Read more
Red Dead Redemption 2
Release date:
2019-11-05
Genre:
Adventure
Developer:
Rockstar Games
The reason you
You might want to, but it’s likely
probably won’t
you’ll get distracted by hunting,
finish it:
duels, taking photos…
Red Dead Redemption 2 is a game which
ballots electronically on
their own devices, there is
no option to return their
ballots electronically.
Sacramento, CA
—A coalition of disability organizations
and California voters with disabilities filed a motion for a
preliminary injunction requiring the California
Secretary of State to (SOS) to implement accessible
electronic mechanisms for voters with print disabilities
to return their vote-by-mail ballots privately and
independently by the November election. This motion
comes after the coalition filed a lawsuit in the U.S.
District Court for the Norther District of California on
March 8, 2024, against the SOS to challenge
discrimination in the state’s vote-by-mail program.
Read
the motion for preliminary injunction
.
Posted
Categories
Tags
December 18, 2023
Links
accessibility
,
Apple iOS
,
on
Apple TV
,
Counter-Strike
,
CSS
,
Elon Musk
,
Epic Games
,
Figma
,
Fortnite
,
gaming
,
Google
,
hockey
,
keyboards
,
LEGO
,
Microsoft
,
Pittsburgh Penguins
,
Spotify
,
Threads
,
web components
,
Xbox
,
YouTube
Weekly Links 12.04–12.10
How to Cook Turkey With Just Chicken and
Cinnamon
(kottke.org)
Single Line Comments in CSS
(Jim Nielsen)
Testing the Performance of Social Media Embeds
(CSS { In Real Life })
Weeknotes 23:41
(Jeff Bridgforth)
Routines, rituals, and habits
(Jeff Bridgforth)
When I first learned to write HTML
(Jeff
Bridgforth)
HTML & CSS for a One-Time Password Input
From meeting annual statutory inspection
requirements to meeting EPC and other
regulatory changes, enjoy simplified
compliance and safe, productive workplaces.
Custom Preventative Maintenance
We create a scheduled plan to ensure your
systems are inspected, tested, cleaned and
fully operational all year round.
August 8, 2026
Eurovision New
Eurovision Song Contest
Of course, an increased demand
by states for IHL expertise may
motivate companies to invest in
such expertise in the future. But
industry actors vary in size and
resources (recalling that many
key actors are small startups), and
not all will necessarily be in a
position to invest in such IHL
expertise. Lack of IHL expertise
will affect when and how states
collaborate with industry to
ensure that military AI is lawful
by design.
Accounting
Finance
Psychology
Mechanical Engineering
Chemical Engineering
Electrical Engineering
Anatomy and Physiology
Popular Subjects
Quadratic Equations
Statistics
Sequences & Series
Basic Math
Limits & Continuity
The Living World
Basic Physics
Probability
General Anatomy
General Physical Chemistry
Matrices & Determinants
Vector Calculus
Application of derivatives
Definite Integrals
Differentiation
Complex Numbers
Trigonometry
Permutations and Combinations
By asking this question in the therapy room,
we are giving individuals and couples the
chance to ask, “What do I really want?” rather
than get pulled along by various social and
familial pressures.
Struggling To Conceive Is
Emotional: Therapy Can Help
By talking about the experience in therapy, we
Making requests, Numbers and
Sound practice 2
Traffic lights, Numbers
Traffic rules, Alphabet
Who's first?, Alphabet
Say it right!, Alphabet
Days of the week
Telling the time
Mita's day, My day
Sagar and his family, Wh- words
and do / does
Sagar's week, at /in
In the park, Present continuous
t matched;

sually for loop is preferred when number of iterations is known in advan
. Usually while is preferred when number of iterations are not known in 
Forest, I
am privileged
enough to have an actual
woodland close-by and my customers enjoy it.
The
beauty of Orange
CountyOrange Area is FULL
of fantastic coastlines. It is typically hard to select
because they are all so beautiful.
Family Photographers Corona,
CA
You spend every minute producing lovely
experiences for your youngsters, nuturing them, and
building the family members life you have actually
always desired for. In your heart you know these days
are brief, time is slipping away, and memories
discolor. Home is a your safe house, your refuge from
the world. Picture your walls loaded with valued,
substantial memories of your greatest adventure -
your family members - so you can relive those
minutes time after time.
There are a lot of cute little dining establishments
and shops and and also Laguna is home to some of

- Problem requirements:
Give back the whole listing exactly.

- Solution:
Read more
Red Dead Redemption 2
Release date:
2019-11-05
Genre:
Adventure
Developer:
Rockstar Games
The reason you
You might want to, but it’s likely
probably won’t
you’ll get distracted by hunting,
finish it:
duels, taking photos…
Red Dead Redemption 2 is a game which
ballots electronically on
their own devices, there is
no option to return their
ballots electronically.
Sacramento, CA
—A coalition of disability organizations
and California voters with disabilities filed a motion for a
preliminary injunction requiring the California
Secretary of State to (SOS) to implement accessible
electronic mechanisms for voters with print disabilities
to return their vote-by-mail ballots privately and
independently by the November election. This motion
comes after the coalition filed a lawsuit in the U.S.
District Court for the Norther District of California on
March 8, 2024, against the SOS to challenge
discrimination in the state’s vote-by-mail program.
Read
the motion for preliminary injunction
.
Posted
Categories
Tags
December 18, 2023
Links
accessibility
,
Apple iOS
,
on
Apple TV
,
Counter-Strike
,
CSS
,
Elon Musk
,
Epic Games
,
Figma
,
Fortnite
,
gaming
,
Google
,
hockey
,
keyboards
,
LEGO
,
Microsoft
,
Pittsburgh Penguins
,
Spotify
,
Threads
,
web components
,
Xbox
,
YouTube
Weekly Links 12.04–12.10
How to Cook Turkey With Just Chicken and
Cinnamon
(kottke.org)
Single Line Comments in CSS
(Jim Nielsen)
Testing the Performance of Social Media Embeds
(CSS { In Real Life })
Weeknotes 23:41
(Jeff Bridgforth)
Routines, rituals, and habits
(Jeff Bridgforth)
When I first learned to write HTML
(Jeff
Bridgforth)
HTML & CSS for a One-Time Password Input
From meeting annual statutory inspection
requirements to meeting EPC and other
regulatory changes, enjoy simplified
compliance and safe, productive workplaces.
Custom Preventative Maintenance
We create a scheduled plan to ensure your
systems are inspected, tested, cleaned and
fully operational all year round.
August 8, 2026
Eurovision New
Eurovision Song Contest
Of course, an increased demand
by states for IHL expertise may
motivate companies to invest in
such expertise in the future. But
industry actors vary in size and
resources (recalling that many
key actors are small startups), and
not all will necessarily be in a
position to invest in such IHL
expertise. Lack of IHL expertise
will affect when and how states
collaborate with industry to
ensure that military AI is lawful
by design.
Accounting
Finance
Psychology
Mechanical Engineering
Chemical Engineering
Electrical Engineering
Anatomy and Physiology
Popular Subjects
Quadratic Equations
Statistics
Sequences & Series
Basic Math
Limits & Continuity
The Living World
Basic Physics
Probability
General Anatomy
General Physical Chemistry
Matrices & Determinants
Vector Calculus
Application of derivatives
Definite Integrals
Differentiation
Complex Numbers
Trigonometry
Permutations and Combinations
By asking this question in the therapy room,
we are giving individuals and couples the
chance to ask, “What do I really want?” rather
than get pulled along by various social and
familial pressures.
Struggling To Conceive Is
Emotional: Therapy Can Help
By talking about the experience in therapy, we
Making requests, Numbers and
Sound practice 2
Traffic lights, Numbers
Traffic rules, Alphabet
Who's first?, Alphabet
Say it right!, Alphabet
Days of the week
Telling the time
Mita's day, My day
Sagar and his family, Wh- words
and do / does
Sagar's week, at /in
In the park, Present continuous
t matched;

sually for loop is preferred when number of iterations is known in advan
. Usually while is preferred when number of iterations are not known in 
Forest, I
am privileged
enough to have an actual
woodland close-by and my customers enjoy it.
The
beauty of Orange
CountyOrange Area is FULL
of fantastic coastlines. It is typically hard to select
because they are all so beautiful.
Family Photographers Corona,
CA
You spend every minute producing lovely
experiences for your youngsters, nuturing them, and
building the family members life you have actually
always desired for. In your heart you know these days
are brief, time is slipping away, and memories
discolor. Home is a your safe house, your refuge from
the world. Picture your walls loaded with valued,
substantial memories of your greatest adventure -
your family members - so you can relive those
minutes time after time.
There are a lot of cute little dining establishments
and shops and and also Laguna is home to some of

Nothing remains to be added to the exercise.